Extracted information:
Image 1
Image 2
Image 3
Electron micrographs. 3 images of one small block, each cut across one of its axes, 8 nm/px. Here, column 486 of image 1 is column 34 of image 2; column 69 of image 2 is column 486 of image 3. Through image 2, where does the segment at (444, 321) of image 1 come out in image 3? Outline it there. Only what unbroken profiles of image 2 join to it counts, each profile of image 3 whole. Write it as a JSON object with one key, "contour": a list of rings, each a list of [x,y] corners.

==

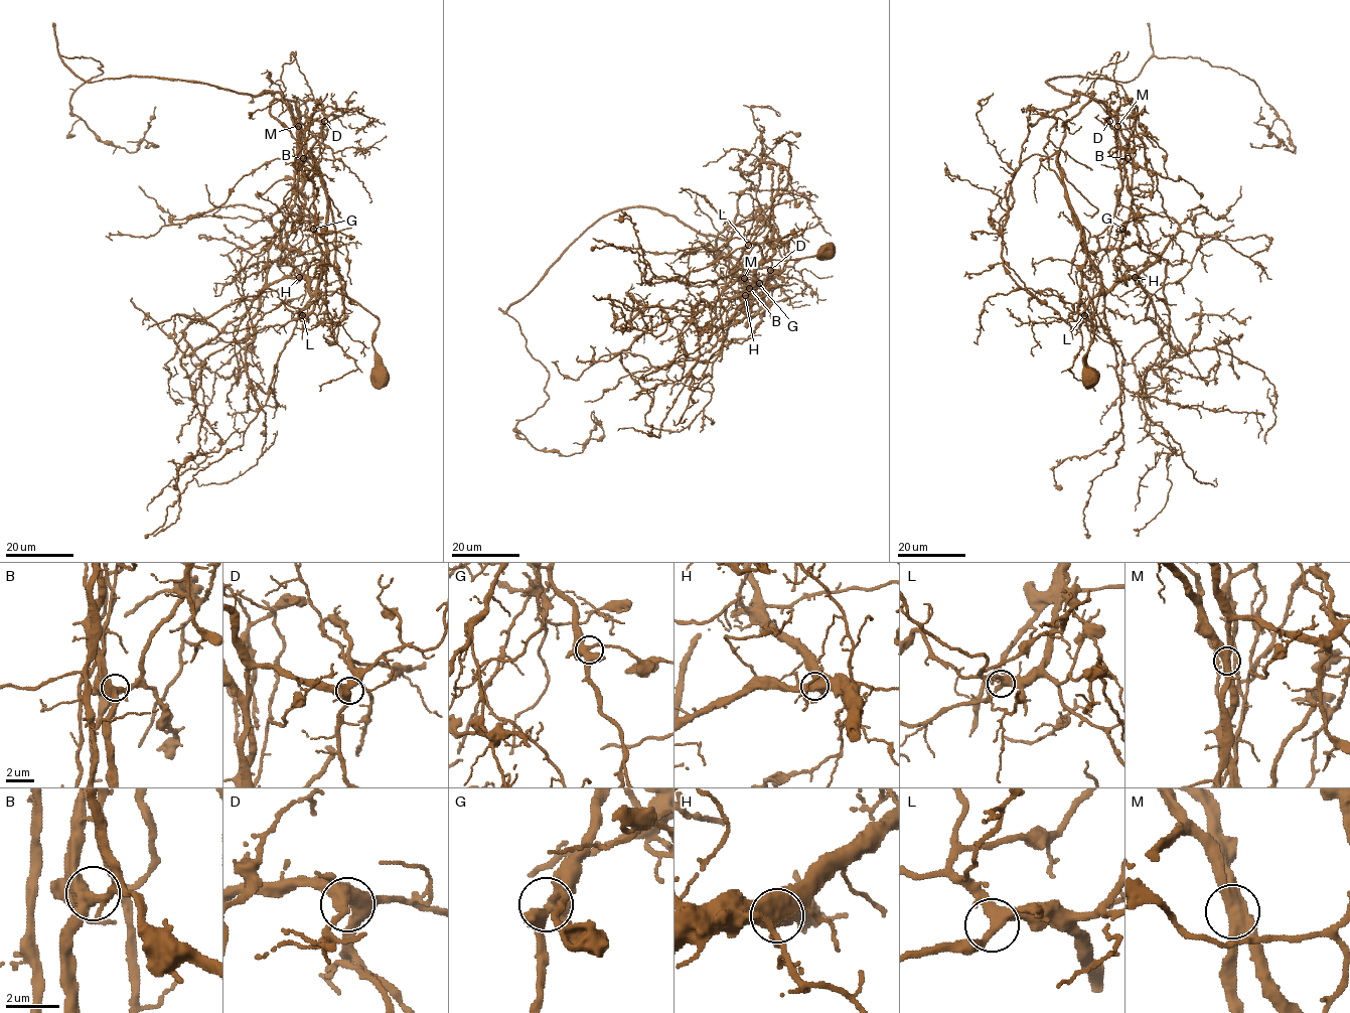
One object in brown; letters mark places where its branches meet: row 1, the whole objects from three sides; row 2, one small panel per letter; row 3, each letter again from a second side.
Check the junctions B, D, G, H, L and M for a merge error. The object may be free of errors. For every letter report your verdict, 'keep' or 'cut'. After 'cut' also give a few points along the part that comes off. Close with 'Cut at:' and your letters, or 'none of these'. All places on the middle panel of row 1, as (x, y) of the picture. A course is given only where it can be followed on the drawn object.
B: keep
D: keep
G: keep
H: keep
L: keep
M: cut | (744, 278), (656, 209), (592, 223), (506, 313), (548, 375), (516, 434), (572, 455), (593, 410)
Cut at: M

...

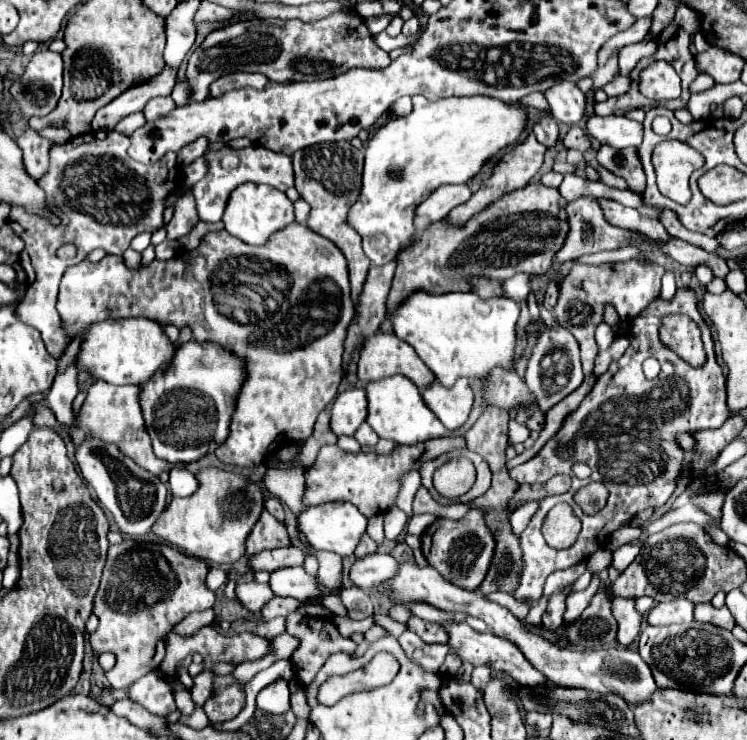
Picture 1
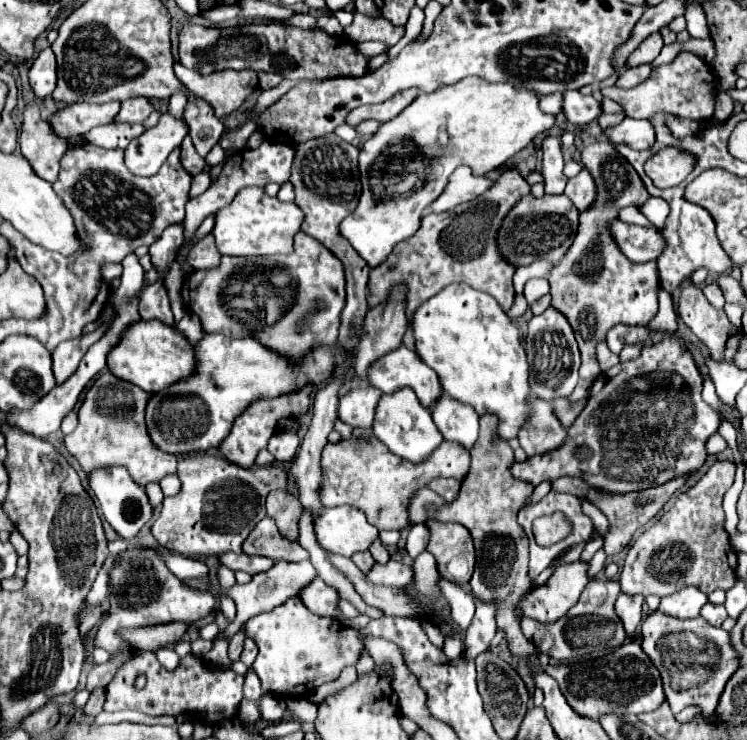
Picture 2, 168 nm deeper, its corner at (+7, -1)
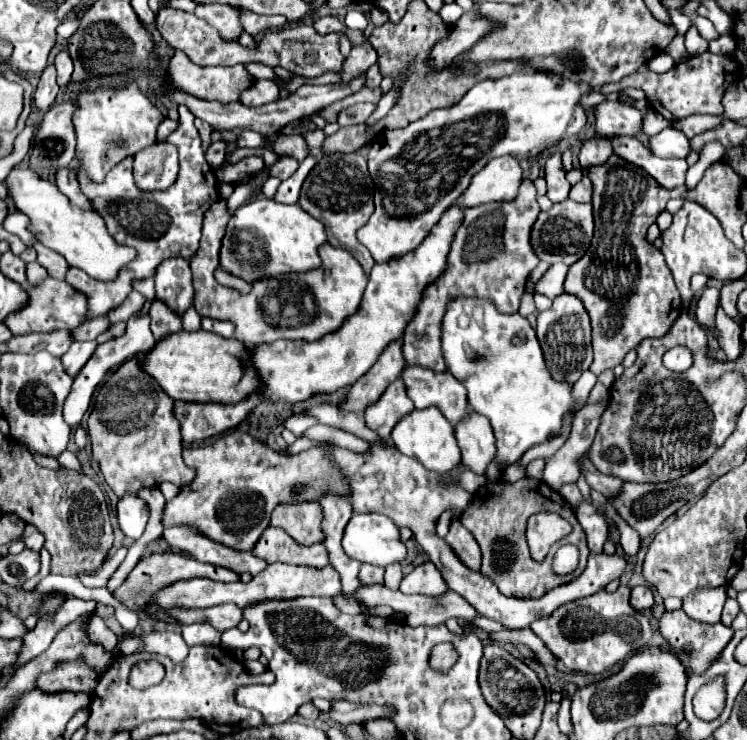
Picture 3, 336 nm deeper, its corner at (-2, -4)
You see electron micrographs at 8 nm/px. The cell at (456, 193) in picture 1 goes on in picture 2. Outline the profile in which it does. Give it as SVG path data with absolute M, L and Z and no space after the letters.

About this task:
Starting at the line above that holds "Picture 3, 336" and ending at the line that holds "You see electron", transcribe each line exactly and include no other lines.

Output for this task:
Picture 3, 336 nm deeper, its corner at (-2, -4)
You see electron micrographs at 8 nm/px. The cell at (456, 193) in picture 1 goes on in picture 2. Outline the profile in which it does. Give it as SVG path data with absolute M, L and Z and no space after the letters.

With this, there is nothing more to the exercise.